Though Lazarus and the Time Machine sounds like a pairing straight from the Design-a-Tron, the next few Design-A-Days will be focused on two main metaphors: Time travel and resurrection.

And metaphors they are…most of the time. I’m not an academic, so you’ll have to live with my conjecture and the occasional link to Wikipedia to back up the loose history that comes next.

The Continue

I think it is a safe bet to assume that the original notion of the Continue was a simple revenue calculation. A player is more likely to pay another quarter to continue playing a game they have already invested time in rather than starting over from scratch. My quick search of the interweb hints at this, though I have found no direct confirmation.

Further, he conjectured, certain limitations inherent to the original arcade machine architecture would have limited the options for allowing the player to continue a game.

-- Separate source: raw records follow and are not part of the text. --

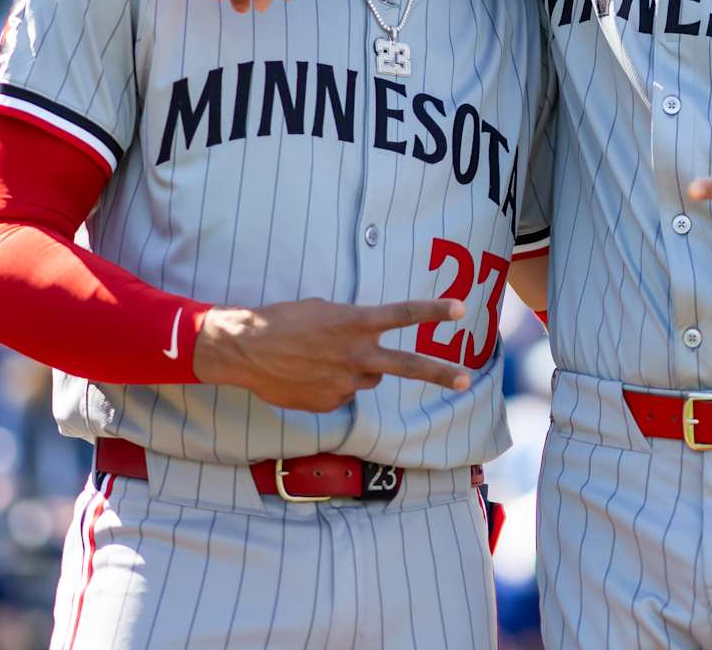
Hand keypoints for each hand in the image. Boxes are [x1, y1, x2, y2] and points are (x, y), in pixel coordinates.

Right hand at [193, 298, 470, 411]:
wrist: (246, 351)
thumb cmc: (281, 321)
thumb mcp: (320, 310)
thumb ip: (349, 323)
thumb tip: (360, 338)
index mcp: (356, 323)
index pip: (405, 314)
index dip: (434, 310)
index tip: (461, 309)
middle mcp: (357, 354)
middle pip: (408, 365)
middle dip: (439, 372)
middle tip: (464, 379)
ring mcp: (346, 382)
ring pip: (368, 378)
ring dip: (357, 370)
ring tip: (323, 359)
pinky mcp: (331, 403)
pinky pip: (343, 394)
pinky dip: (332, 386)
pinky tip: (307, 376)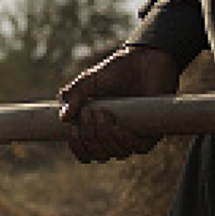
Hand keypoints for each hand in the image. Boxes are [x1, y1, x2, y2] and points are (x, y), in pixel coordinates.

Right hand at [57, 45, 181, 162]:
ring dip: (105, 136)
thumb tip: (63, 118)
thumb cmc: (115, 71)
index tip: (73, 129)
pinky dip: (125, 140)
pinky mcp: (150, 133)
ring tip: (104, 113)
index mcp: (95, 128)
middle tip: (90, 112)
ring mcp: (132, 136)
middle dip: (90, 136)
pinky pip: (137, 148)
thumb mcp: (87, 81)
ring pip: (116, 153)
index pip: (84, 152)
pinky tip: (118, 126)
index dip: (77, 146)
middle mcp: (113, 136)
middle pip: (98, 155)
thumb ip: (73, 96)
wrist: (143, 60)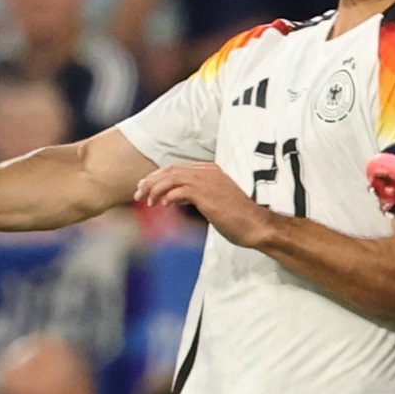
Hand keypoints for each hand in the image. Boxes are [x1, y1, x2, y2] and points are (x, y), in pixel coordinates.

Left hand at [135, 163, 273, 248]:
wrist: (256, 225)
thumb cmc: (238, 217)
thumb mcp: (214, 202)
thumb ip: (195, 195)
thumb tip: (174, 197)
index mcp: (211, 170)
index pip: (177, 168)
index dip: (157, 176)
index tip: (145, 187)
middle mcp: (208, 172)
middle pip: (171, 170)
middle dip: (151, 181)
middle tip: (138, 194)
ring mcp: (208, 182)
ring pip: (172, 177)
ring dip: (155, 189)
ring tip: (147, 202)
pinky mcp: (206, 195)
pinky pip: (179, 191)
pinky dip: (167, 197)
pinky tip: (163, 206)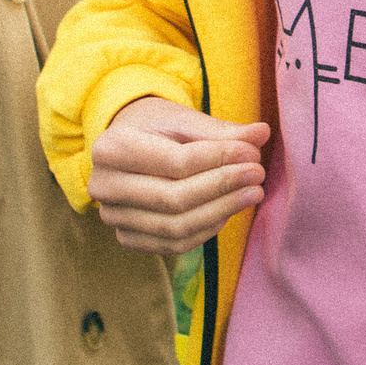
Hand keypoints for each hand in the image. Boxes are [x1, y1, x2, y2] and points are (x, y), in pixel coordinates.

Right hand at [85, 95, 269, 254]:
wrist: (128, 144)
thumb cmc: (158, 127)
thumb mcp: (185, 120)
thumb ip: (221, 131)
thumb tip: (261, 134)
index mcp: (111, 147)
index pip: (176, 162)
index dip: (219, 159)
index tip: (253, 153)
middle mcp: (103, 185)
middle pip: (174, 198)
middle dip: (223, 187)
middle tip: (258, 175)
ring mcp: (112, 217)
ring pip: (175, 227)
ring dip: (221, 212)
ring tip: (253, 193)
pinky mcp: (126, 238)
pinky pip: (173, 245)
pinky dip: (206, 230)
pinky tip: (229, 211)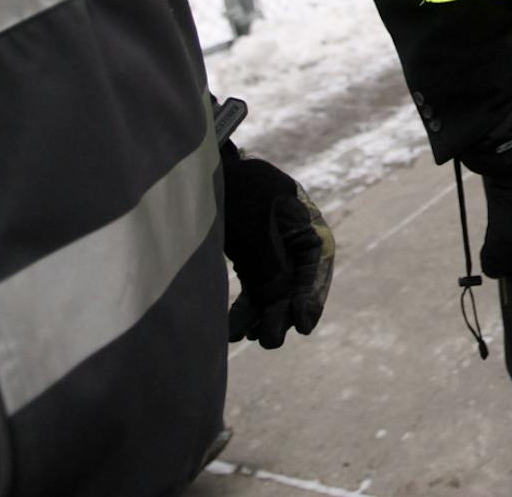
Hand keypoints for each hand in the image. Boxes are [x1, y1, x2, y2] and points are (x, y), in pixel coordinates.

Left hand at [220, 148, 335, 348]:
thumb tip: (278, 304)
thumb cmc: (229, 189)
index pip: (318, 260)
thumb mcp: (252, 223)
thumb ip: (269, 263)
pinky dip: (246, 309)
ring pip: (274, 291)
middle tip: (271, 340)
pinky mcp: (247, 258)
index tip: (303, 324)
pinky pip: (254, 289)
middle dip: (285, 312)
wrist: (193, 172)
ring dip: (265, 316)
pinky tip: (234, 330)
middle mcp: (291, 236)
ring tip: (250, 338)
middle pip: (297, 281)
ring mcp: (269, 248)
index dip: (313, 295)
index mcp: (304, 218)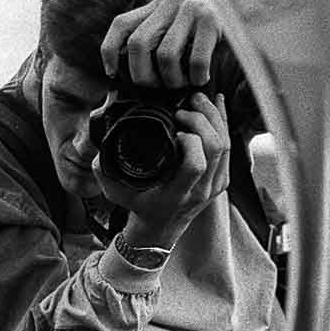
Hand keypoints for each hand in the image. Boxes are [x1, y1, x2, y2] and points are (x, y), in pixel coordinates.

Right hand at [93, 92, 230, 249]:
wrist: (159, 230)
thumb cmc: (139, 207)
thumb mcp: (117, 194)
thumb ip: (105, 174)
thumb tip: (100, 154)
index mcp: (176, 194)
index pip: (195, 165)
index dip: (190, 141)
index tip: (175, 127)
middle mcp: (199, 192)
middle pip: (215, 148)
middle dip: (203, 119)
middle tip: (185, 106)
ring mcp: (214, 187)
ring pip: (225, 145)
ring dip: (214, 117)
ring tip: (198, 100)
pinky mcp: (221, 180)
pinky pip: (229, 148)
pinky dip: (224, 122)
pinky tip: (217, 104)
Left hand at [101, 0, 220, 89]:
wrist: (247, 7)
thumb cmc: (206, 31)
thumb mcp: (176, 28)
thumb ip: (155, 40)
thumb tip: (123, 73)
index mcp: (156, 7)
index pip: (121, 25)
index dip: (110, 50)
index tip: (113, 74)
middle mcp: (169, 4)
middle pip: (138, 44)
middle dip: (142, 75)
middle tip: (156, 88)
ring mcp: (191, 10)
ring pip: (165, 55)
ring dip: (171, 80)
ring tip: (182, 85)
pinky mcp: (212, 21)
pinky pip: (195, 60)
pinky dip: (196, 78)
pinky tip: (201, 79)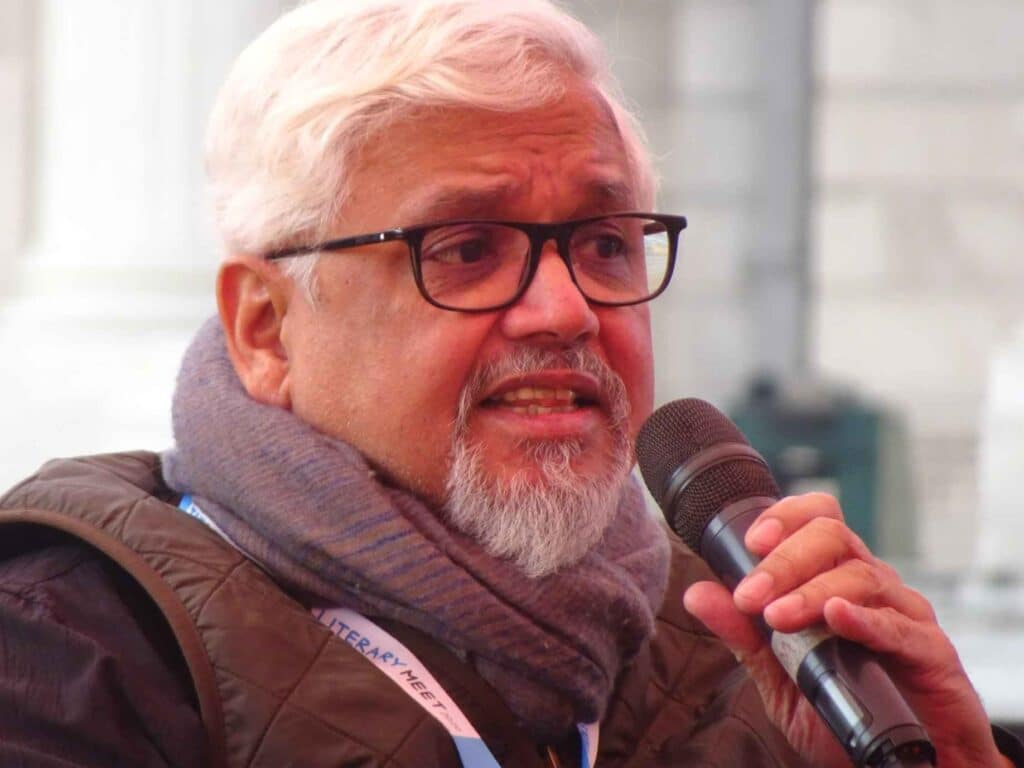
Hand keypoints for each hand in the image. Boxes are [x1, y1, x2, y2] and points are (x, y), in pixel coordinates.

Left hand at [682, 493, 1010, 767]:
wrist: (902, 764)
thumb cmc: (844, 710)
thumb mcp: (780, 676)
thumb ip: (744, 635)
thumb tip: (696, 594)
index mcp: (838, 576)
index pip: (817, 519)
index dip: (785, 518)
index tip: (751, 543)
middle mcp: (872, 584)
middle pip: (833, 537)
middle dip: (784, 562)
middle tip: (750, 597)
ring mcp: (905, 613)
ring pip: (860, 576)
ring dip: (812, 593)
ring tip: (778, 618)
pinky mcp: (932, 651)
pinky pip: (899, 626)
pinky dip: (865, 619)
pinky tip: (837, 618)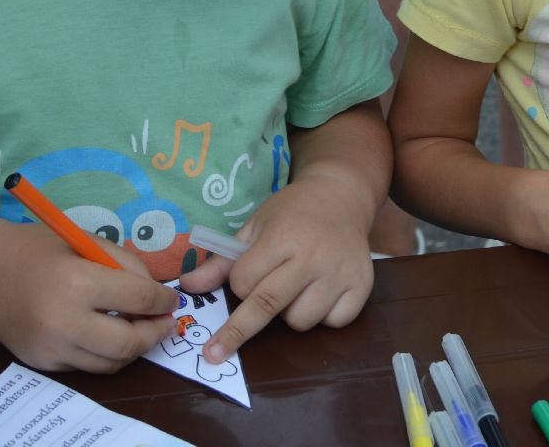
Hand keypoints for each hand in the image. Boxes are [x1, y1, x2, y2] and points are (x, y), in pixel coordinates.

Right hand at [0, 222, 178, 372]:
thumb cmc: (40, 250)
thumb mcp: (88, 242)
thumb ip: (127, 267)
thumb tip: (156, 296)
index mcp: (77, 283)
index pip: (138, 300)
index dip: (163, 301)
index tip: (171, 300)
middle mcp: (63, 322)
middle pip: (128, 343)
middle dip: (155, 333)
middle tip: (164, 322)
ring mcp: (50, 348)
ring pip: (110, 364)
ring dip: (133, 349)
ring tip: (140, 329)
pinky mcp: (41, 363)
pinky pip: (86, 367)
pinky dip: (104, 355)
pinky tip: (107, 335)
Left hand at [179, 171, 376, 362]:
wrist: (342, 196)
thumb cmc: (293, 212)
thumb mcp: (255, 227)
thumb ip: (223, 262)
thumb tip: (187, 288)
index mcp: (283, 237)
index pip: (245, 281)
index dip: (239, 284)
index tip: (244, 278)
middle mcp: (313, 256)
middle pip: (268, 305)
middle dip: (239, 330)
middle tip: (217, 352)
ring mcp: (340, 272)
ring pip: (301, 321)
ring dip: (290, 314)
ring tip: (296, 289)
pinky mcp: (361, 285)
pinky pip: (334, 322)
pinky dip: (324, 316)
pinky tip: (322, 293)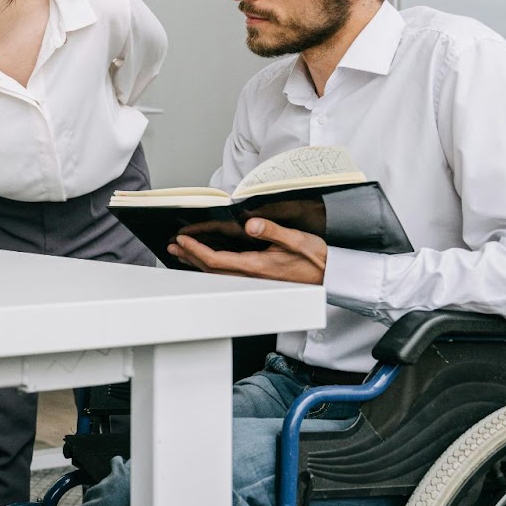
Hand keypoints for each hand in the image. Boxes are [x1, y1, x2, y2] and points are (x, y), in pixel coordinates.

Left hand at [168, 216, 327, 284]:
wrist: (331, 276)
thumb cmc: (316, 259)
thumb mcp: (297, 240)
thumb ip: (273, 231)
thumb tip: (251, 224)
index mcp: (257, 266)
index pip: (216, 260)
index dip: (196, 250)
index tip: (183, 240)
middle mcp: (252, 276)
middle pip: (211, 269)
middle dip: (190, 257)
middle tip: (174, 247)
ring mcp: (254, 280)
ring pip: (218, 274)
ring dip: (198, 264)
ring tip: (182, 254)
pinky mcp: (258, 279)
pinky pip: (228, 275)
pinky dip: (211, 267)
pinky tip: (207, 262)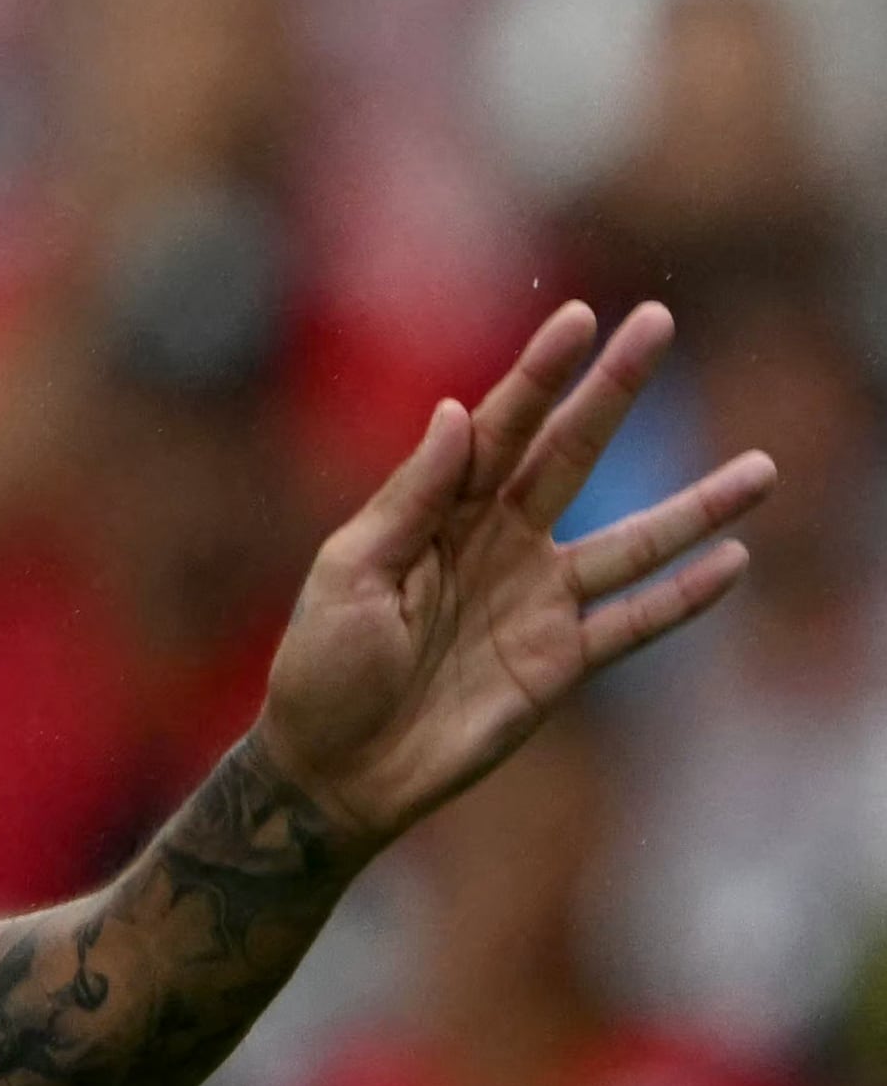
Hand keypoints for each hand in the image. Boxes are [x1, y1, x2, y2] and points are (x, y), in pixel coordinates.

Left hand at [256, 300, 773, 847]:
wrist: (337, 767)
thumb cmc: (322, 663)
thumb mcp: (352, 571)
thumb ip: (411, 498)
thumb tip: (457, 412)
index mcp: (435, 509)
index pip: (498, 425)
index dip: (538, 373)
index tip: (579, 318)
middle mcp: (496, 541)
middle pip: (569, 453)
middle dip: (613, 391)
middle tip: (659, 325)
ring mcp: (536, 598)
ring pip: (633, 540)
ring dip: (696, 505)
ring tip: (763, 466)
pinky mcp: (561, 660)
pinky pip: (635, 622)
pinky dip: (686, 596)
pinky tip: (735, 562)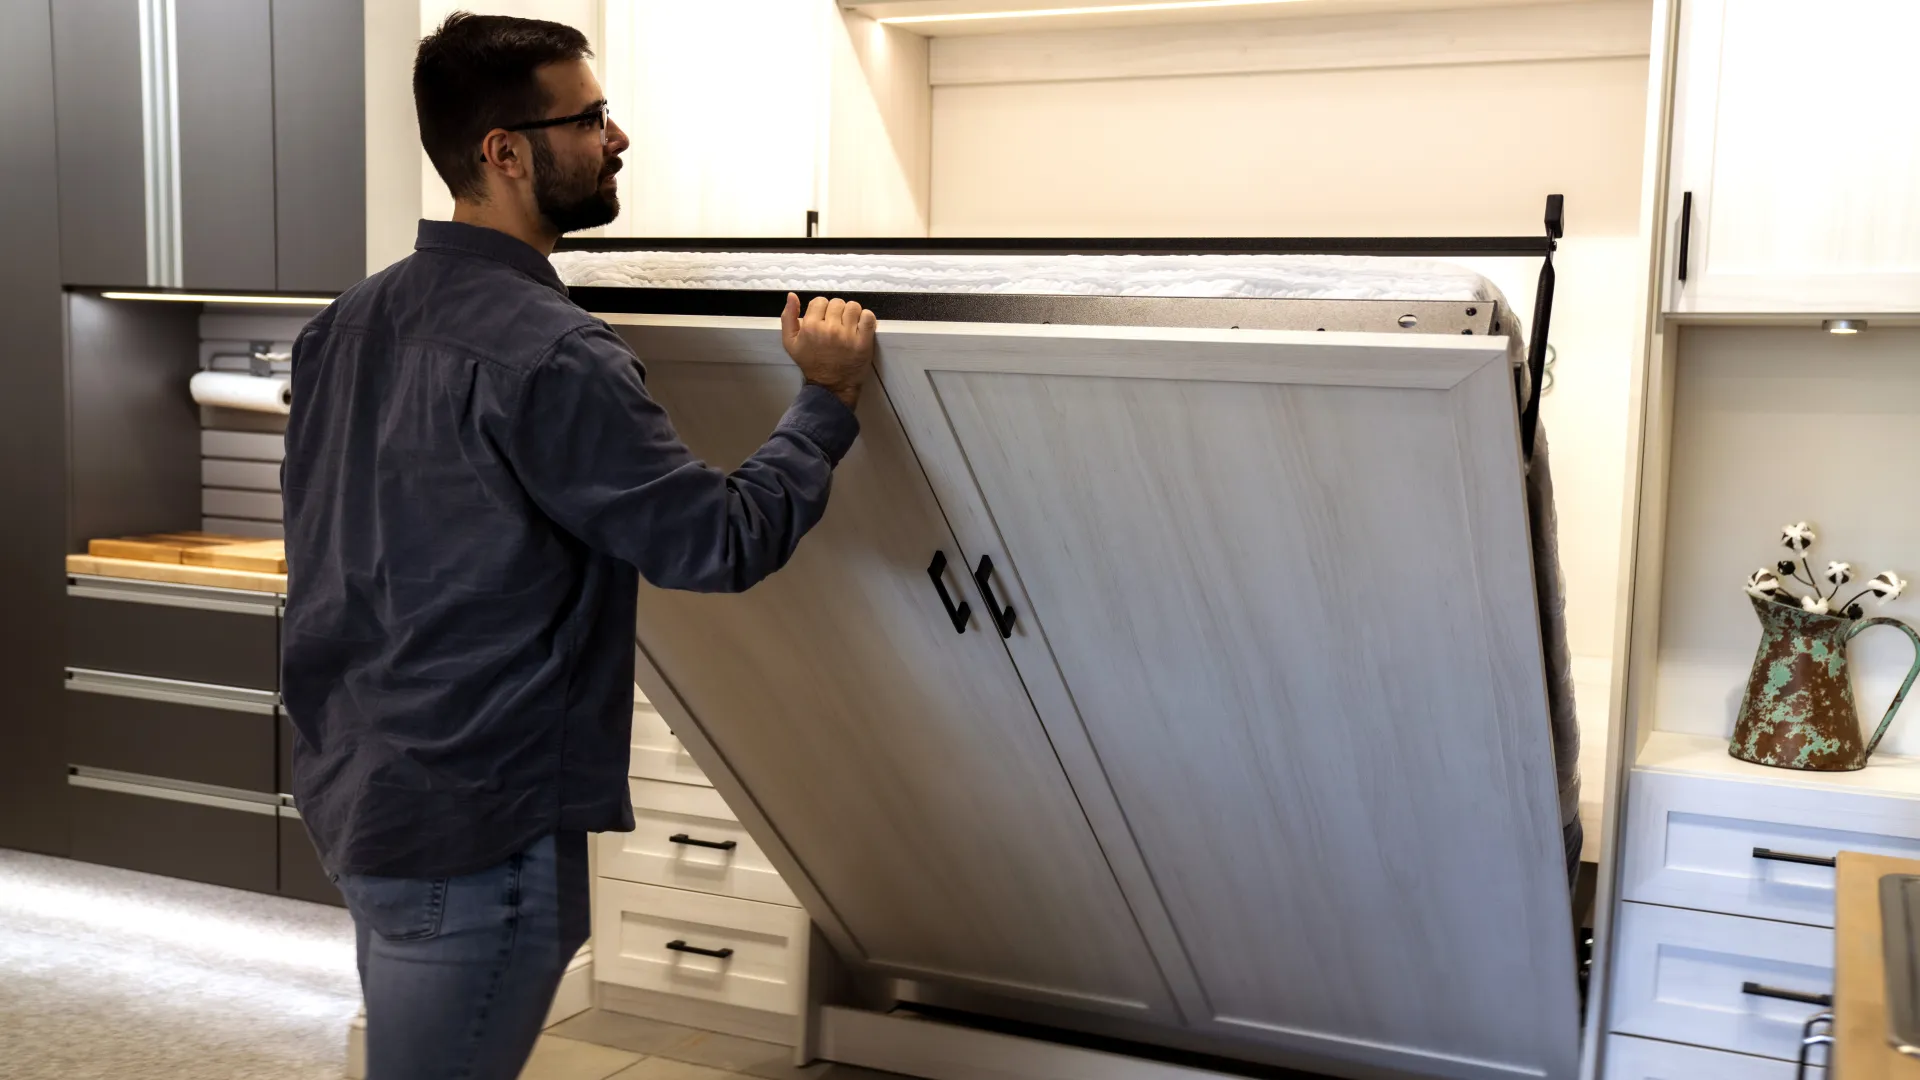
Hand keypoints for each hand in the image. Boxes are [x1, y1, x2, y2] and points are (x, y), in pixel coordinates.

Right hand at [781, 293, 875, 410]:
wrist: (830, 386)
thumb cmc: (811, 363)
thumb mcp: (790, 342)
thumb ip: (788, 317)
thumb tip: (792, 296)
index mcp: (810, 327)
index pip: (820, 301)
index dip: (822, 310)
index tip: (824, 321)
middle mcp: (830, 329)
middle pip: (837, 303)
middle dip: (837, 312)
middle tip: (836, 326)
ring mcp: (848, 335)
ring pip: (853, 307)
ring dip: (852, 314)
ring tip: (848, 326)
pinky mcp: (864, 342)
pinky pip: (868, 317)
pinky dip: (866, 319)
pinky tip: (860, 328)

Due primarily to the small amounts of RAM, if any, available (he pulled out of his assumptions) you would have been limited to either restarting the player from the point of death (no RAM, simply continuing in-situ), or restarting the player at the beginning of a level (saving only the level-start score, all other state restored from ROM).

But how do we continue a game from the point the player died? They’re dead, after all. Just drop their avatar back in the game, and let them go. Who’s going to question?

What about starting them back at the beginning of the level? Won’t that transition be jarring? Will they recognize that they have moved backwards in the game? It’s not that different than the jump-cut discontinuities of French New Wave Cinema; players will adapt.

And it was from these completely plausible and humble beginings that the two most powerful and successful metaphors of video game history were born: Resurrection and Time Travel.